My Zotero library is starting to get near the limits of my webdav server. One thing I've noticed is that sometimes there are "extra" PDFs in a zotero folder that aren't in the zotero database. For example, in the zotero interface, Paper A has one PDF attachment, but if you choose "Show file", there will be 2 or 3 in the folder, mostly repeats with different filenames, but of the same file. I have a feeling that there are quite a few of these "dead" files running around my zotero data directory and that they are eating space.
Another thing is that I have 746 records in Zotero, but my zotero data folder has 1486 folders. Are these records I have deleted in the zotero interface (perhaps in previous, pre-trashcan versions)? If so, are these deleted files still there, eating space?
Is there a way to poke around for any files in the Zotero directory that are not "known" by Zotero and remove them?
Thanks :)
CB
Another thing is that I have 746 records in Zotero, but my zotero data folder has 1486 folders. Are these records I have deleted in the zotero interface (perhaps in previous, pre-trashcan versions)? If so, are these deleted files still there, eating space?
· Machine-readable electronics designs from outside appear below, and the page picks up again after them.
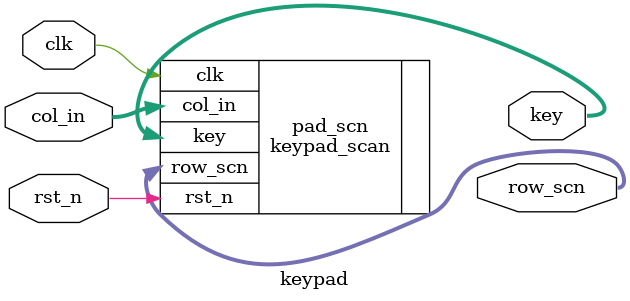
<source format=v>
`timescale 1ns / 1ps
`include "global.v"
module keypad(
	clk,
	rst_n,
	col_in,
	row_scn,
	key

);

	//Defs
	input clk;
	input rst_n;
	input [3:0] col_in;
	output [3:0] row_scn;
	output [3:0] key;

//Module Connection

keypad_scan pad_scn(
	.clk(clk),
	.rst_n(rst_n),
	.row_scn(row_scn),
	.col_in(col_in),
	.key(key)
);

endmodule

</source>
Is there a way to poke around for any files in the Zotero directory that are not "known" by Zotero and remove them?
Thanks :)
CB
Only one file is linked to Zotero for each attachment, so there's no harm in removing non-primary files. (This also means Zotero won't detect any deletions, so you'd have to clear the files from the WebDAV server and Reset File Sync History in the Sync->Reset pane of the Zotero prefs.) Only attachment items have 'storage' folders. You can use an Advanced Search for [Item Type] [is] [Attachment] and Select All to get a count (though that would include linked files and web links as well). Not really, at the moment. We can probably write a little utility function for this at some point, or somebody could write a plugin to do it.
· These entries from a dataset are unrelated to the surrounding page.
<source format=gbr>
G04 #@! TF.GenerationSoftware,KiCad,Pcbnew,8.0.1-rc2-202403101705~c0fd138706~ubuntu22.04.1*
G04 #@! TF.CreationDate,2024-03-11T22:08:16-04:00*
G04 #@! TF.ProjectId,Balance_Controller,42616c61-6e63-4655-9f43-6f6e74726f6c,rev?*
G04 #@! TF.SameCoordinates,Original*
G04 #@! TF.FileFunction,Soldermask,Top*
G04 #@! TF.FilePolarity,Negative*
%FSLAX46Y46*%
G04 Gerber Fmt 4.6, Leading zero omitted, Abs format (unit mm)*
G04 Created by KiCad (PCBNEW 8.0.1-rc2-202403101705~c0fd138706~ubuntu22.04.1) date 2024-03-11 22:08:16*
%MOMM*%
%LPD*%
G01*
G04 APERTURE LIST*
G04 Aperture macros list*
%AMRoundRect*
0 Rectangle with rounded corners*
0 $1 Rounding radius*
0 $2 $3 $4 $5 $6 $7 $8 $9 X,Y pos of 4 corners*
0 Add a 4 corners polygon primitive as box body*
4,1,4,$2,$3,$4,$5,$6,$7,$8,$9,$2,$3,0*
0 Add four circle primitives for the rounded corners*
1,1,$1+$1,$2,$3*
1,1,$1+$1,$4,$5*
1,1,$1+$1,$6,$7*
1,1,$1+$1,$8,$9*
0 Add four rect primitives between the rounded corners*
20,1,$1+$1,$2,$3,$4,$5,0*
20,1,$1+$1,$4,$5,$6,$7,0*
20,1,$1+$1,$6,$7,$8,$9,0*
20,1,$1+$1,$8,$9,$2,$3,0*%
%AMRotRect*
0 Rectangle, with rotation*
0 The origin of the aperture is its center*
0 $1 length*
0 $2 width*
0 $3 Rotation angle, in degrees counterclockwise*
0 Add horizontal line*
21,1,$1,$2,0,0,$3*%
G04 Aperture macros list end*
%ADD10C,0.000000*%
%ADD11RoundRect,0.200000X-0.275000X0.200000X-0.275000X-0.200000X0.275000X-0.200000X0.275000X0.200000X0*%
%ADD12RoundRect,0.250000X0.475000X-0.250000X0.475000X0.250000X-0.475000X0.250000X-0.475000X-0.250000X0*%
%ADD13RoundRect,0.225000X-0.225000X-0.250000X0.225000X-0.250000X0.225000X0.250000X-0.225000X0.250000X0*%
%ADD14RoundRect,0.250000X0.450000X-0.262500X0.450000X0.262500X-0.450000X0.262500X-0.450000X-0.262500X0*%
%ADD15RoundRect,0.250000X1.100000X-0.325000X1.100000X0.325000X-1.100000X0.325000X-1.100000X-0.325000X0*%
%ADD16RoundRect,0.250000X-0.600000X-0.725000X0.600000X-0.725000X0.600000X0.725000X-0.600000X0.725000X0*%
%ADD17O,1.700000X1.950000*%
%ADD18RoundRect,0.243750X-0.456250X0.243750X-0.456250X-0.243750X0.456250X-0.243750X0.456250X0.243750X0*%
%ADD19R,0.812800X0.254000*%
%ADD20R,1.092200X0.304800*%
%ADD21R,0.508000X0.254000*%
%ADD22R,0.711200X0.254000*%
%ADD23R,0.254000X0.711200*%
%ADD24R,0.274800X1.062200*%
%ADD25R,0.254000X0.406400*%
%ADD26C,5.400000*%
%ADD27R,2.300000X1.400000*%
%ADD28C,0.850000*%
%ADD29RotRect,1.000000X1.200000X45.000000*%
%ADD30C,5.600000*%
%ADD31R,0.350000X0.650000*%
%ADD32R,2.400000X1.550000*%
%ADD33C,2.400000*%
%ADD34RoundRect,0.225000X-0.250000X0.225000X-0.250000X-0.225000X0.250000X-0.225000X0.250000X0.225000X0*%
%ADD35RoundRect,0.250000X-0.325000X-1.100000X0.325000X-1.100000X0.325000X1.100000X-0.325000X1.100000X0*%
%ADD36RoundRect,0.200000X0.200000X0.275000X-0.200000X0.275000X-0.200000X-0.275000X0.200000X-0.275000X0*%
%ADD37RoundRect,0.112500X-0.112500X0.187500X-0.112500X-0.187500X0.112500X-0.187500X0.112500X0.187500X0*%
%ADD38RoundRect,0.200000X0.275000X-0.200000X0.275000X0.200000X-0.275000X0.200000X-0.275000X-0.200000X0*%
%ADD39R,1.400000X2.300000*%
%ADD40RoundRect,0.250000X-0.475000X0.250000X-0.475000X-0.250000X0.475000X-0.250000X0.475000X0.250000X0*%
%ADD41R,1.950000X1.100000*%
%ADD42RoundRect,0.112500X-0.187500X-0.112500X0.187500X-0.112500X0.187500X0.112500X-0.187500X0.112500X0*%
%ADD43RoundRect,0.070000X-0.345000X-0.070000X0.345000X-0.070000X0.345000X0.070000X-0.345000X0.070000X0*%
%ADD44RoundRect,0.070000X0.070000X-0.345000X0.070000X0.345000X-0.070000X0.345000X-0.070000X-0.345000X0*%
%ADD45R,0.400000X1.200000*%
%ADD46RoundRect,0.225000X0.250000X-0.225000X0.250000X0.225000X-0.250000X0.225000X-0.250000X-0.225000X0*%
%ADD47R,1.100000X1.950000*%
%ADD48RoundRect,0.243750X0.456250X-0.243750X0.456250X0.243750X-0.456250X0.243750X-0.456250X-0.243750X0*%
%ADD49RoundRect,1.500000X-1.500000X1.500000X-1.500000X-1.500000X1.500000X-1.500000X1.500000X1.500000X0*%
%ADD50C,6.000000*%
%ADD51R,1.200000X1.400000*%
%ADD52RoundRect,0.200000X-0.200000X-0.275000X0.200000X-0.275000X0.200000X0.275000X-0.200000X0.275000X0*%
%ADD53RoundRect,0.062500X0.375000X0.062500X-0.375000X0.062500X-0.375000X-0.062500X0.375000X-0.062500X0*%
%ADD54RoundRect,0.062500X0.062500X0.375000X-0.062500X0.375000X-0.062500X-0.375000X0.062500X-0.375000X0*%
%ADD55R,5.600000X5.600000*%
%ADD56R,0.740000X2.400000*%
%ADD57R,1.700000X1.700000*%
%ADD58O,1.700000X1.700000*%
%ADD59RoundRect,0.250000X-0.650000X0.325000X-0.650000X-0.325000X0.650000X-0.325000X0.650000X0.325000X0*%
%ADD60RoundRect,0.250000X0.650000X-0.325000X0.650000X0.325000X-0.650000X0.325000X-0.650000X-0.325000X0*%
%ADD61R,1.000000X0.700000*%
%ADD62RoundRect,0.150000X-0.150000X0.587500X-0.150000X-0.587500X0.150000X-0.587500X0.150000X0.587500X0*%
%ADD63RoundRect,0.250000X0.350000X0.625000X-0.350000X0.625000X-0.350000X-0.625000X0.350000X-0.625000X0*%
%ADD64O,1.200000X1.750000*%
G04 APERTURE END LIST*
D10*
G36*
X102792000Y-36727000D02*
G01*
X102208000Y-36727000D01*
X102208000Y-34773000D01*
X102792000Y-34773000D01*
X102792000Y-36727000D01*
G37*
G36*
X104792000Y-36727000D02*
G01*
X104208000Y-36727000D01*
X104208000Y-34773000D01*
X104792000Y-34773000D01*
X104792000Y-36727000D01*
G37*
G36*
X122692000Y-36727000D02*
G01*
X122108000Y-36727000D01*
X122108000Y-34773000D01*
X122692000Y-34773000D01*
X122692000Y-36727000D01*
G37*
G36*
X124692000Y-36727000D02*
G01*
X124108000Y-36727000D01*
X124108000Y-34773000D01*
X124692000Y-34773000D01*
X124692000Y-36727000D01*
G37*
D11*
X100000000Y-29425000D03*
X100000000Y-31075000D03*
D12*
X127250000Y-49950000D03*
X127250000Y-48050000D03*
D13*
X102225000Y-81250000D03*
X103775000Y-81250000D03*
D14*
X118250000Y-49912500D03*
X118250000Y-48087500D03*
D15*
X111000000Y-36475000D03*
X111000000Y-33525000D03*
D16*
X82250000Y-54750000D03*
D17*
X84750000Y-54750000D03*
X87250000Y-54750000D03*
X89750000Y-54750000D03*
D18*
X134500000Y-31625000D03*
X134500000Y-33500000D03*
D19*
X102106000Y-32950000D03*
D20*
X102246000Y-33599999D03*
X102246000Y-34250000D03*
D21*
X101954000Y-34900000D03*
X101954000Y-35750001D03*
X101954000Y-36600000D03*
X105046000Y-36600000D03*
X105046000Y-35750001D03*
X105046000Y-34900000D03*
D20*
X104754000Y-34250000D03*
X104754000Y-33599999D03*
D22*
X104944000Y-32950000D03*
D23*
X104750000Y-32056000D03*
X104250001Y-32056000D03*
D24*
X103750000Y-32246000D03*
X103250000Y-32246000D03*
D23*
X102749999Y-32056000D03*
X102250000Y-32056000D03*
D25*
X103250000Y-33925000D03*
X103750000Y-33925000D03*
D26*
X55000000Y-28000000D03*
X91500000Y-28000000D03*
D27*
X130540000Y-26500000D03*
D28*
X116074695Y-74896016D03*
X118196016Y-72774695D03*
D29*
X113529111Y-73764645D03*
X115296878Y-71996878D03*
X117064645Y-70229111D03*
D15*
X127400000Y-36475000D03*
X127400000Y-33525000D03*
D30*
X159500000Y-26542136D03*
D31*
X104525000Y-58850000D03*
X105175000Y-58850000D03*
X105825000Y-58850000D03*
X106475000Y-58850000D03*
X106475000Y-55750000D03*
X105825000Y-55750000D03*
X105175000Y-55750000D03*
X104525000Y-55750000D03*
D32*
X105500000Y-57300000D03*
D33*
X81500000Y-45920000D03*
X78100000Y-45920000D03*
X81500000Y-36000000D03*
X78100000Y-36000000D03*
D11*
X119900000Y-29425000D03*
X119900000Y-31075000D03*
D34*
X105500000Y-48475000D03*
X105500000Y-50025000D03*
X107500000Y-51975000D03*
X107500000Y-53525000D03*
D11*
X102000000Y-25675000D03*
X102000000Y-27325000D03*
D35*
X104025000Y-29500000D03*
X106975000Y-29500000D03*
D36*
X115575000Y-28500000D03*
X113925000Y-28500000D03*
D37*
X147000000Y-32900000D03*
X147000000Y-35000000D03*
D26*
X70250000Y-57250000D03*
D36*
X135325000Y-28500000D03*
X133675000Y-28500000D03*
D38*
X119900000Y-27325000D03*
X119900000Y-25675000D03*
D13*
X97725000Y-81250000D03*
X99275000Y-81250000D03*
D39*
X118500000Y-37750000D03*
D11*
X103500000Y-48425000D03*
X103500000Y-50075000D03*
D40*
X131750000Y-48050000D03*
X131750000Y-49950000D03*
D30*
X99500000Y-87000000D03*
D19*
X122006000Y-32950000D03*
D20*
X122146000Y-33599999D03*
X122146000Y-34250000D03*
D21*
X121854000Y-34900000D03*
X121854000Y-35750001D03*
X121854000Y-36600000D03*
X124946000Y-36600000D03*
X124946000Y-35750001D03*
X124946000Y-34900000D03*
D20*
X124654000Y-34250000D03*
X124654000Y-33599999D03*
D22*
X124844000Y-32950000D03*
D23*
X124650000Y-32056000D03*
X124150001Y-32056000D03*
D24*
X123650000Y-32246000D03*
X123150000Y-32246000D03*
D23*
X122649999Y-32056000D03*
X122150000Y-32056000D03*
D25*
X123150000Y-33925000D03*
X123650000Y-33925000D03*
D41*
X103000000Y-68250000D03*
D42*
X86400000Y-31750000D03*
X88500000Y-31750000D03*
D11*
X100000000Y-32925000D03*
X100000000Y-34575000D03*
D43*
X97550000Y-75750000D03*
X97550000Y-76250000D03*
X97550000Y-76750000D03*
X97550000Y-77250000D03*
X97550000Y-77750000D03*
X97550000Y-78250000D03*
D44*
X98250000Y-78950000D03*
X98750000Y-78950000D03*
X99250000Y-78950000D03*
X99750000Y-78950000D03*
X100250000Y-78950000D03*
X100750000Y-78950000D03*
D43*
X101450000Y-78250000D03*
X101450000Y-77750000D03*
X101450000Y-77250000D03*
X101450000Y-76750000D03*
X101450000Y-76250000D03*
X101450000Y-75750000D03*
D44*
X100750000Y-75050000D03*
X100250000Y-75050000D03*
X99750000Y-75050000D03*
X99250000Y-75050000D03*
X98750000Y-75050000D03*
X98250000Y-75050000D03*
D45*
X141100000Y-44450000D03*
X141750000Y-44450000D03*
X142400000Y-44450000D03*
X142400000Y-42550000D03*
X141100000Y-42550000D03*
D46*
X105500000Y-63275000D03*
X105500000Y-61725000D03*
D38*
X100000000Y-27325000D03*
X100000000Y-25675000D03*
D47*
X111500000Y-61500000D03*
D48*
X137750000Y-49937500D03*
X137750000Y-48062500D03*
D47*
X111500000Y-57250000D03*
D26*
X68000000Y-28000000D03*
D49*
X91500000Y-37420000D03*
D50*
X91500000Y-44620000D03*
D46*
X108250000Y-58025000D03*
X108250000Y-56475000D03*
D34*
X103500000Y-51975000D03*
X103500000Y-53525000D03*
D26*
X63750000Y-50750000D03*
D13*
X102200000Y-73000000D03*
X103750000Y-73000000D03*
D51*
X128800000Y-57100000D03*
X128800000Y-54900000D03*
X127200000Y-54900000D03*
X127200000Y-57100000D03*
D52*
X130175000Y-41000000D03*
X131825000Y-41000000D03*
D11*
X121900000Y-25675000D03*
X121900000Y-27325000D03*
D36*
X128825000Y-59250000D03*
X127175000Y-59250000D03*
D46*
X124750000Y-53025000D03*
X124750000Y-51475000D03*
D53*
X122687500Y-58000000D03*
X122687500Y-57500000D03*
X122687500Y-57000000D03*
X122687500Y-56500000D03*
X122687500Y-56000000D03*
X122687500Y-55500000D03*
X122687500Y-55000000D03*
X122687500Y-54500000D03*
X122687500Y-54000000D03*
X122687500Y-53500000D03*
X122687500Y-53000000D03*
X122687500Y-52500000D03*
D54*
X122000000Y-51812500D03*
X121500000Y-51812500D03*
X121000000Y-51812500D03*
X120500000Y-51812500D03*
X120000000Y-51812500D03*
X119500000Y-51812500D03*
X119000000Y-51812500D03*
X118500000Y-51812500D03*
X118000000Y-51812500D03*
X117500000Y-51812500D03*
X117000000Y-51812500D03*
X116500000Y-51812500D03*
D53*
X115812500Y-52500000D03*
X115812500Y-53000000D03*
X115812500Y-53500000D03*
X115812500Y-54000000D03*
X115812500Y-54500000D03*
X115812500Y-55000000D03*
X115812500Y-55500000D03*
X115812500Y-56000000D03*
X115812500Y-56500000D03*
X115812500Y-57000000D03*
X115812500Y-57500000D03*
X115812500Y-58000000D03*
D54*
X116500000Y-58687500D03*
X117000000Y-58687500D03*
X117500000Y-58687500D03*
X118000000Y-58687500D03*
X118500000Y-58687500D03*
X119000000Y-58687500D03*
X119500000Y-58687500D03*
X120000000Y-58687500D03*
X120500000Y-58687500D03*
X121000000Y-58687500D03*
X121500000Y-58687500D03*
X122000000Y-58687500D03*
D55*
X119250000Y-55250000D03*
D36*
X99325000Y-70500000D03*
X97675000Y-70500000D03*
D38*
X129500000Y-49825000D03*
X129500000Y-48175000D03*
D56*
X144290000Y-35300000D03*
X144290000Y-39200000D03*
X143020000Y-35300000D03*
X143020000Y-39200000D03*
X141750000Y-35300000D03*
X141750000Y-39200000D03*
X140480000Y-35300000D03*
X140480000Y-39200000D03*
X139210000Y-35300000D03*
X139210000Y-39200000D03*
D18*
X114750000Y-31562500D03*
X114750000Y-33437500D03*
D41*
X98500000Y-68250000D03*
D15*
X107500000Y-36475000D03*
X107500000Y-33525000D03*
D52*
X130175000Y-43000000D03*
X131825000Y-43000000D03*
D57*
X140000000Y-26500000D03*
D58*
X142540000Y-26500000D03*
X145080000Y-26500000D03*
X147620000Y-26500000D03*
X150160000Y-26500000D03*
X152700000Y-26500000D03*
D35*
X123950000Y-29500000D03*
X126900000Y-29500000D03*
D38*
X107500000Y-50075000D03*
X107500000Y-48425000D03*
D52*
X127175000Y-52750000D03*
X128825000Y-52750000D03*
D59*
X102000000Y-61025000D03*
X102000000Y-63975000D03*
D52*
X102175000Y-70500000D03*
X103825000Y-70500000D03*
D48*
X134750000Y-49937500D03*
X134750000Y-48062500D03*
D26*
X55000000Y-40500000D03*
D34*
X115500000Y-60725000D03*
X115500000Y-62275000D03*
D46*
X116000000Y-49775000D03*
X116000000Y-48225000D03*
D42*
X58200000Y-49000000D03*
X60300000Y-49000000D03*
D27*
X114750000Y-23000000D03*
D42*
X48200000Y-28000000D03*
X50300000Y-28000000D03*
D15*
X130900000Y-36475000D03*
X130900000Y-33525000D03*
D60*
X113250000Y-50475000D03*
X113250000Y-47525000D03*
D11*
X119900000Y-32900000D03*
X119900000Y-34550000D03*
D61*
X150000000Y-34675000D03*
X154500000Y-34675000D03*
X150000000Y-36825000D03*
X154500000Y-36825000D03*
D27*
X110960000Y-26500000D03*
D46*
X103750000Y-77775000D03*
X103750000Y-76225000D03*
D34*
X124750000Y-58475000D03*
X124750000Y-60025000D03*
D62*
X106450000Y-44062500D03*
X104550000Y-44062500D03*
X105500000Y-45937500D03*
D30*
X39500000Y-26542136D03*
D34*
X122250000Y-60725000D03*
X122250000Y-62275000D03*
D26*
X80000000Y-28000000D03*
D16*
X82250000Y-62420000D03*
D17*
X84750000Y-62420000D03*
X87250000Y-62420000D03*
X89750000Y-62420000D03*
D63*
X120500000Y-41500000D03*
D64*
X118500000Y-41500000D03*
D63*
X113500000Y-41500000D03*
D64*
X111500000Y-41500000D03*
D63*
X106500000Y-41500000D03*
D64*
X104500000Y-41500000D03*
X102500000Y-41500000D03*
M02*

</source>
Obviously, if you can reproduce the orphaning of a directory in the 'storage' folder, that's a bug. We're not aware of any current bugs of this sort, but it's possible they've existed.
As for the multiple PDF issue, I've had zotero since an early version, across multiple computers, multiple platforms, multiple webdavs, several newbie screwups, and several system failures, so I'm quite certain it was some wacky thing I did when I was still figuring out how to get it all running smoothly (which it seems to be now). I blame at least some of the duplicate PDF issue on me trying to manually fix duplicate records and update filenames in the days before the "rename file from metadata" option was there, but I really doubt I did that for 700 files.
Without a way to identify the orphaned files, it's hard to know if it is a zotero bug or just a Dumb Newbie User Error.
+1 vote for a "clean out storage folder" utility
+1 vote for someone to write a plug-in!
What data would I lose by doing this (folders? tags? notes?)
Thanks,
CB
For the dupes, one thing you could do is create a smart folder via your OS for PDFs within your 'storage' directory and just go down the list, deleting the obvious dupes. Then do what I said above to trigger a re-upload.
What about if I reset the webdav sync (ie - overwrote the webdav from my local Zotero), then did the new firefox profile thing, and downloaded everything from the webdav? (making backup copies just in case, of course).
Would that keep the references in my Word docs happy? The neat-nick in me would really like to clean up everything, everywhere.
First, make a backup copy of your Zotero data directory.
Then do the smart folder thing above (or find and remove the dupes manually), since that's the only way to take care of unwanted files in valid directories.
Next, delete all files off your WebDAV server, Reset File Sync History, and do a sync. Zotero will sync only the folders it knows about.
Then delete the 'storage' folder within the data directory. Leave the database and all other files intact. Sync, and Zotero should pull all the files back down.
(Alternatively, to avoid the extra download, you could just compare the files on the WebDAV server with the local folders and delete the extra local ones.)